I stand up and, making a point of taking my time about it, move to the corner near the fence. That way no one can get behind me, and only one of them can get at me at a time.
They sent three people to do the job. There’s a pasty-looking white guy with a full sleeve of green tats on both arms, plus two thickly built black guys.
But I never take my eyes off the white guy, because I know the one in the middle is holding the blade.
They’re halfway across the lot now and closing fast, but I don’t move a muscle, not even in my face. I let them get close, and then everything changes in an instant. I bring my right foot up hard into the kneecap of the brother on the right. There’s a crunch and a scream of pain, and now, despite the four-leaf clover carved on his biceps, Irish boy is not feeling nearly as lucky, is he?
But he’s up next, and he’s got no choice. He pulls his right hand from behind his thigh and lunges at me with the knife.
Like a slow punch, I see it coming all the way. I’ve got all the time I need to turn and grab his wrist and throw him up against the second brother.
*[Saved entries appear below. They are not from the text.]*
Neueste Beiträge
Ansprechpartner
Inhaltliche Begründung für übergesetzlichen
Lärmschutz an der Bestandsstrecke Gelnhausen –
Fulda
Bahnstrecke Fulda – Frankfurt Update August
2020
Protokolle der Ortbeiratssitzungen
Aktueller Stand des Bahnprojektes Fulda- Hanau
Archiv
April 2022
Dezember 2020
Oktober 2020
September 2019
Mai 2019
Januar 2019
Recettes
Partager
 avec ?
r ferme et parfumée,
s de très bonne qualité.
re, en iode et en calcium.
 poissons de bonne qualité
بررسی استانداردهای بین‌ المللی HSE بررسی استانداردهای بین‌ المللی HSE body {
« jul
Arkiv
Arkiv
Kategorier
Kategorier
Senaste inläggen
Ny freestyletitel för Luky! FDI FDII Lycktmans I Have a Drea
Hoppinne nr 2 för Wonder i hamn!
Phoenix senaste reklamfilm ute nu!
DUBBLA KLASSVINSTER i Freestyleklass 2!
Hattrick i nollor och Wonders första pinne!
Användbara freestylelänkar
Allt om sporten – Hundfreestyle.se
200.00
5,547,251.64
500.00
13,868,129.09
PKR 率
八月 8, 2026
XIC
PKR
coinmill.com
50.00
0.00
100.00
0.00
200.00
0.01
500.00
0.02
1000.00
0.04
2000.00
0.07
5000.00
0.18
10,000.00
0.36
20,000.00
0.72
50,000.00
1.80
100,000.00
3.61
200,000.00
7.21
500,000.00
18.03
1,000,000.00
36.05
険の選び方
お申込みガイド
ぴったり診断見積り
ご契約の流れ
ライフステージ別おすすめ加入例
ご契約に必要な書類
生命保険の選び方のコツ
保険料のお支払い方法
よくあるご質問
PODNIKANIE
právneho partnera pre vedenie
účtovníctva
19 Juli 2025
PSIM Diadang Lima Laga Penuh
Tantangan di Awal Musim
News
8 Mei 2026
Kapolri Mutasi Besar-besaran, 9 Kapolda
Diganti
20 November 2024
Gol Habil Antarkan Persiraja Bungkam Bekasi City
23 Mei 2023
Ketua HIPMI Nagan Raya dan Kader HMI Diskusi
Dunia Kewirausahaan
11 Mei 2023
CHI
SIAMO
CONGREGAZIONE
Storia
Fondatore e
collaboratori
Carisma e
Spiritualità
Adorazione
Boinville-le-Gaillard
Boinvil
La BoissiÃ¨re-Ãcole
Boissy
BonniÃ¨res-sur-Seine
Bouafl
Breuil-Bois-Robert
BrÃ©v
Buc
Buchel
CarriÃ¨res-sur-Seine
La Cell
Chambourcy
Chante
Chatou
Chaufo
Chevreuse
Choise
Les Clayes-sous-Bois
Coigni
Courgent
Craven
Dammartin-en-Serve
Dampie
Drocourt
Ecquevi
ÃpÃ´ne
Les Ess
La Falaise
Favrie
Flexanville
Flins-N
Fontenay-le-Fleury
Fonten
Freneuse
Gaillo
Now I’m beating the shit out of Shamrock at the same time I’m using his body to shield me from the brother. When he goes limp, I snatch the homemade blade out of his hand, and with the courtyard mob stomping their feet like this is a prizefight, I turn it on the one guy left standing, who, big as he is, freezes, suddenly in no hurry to get closer.
They already got me for three homicides, one more isn’t going to make any difference, but something makes me hesitate—maybe the fact that there’s a little bit of Raiborne in his eyes—and that’s when a fourth guy, the one I never saw because he’s standing outside the cage, sticks his arms in through the mesh. He slices my throat from behind.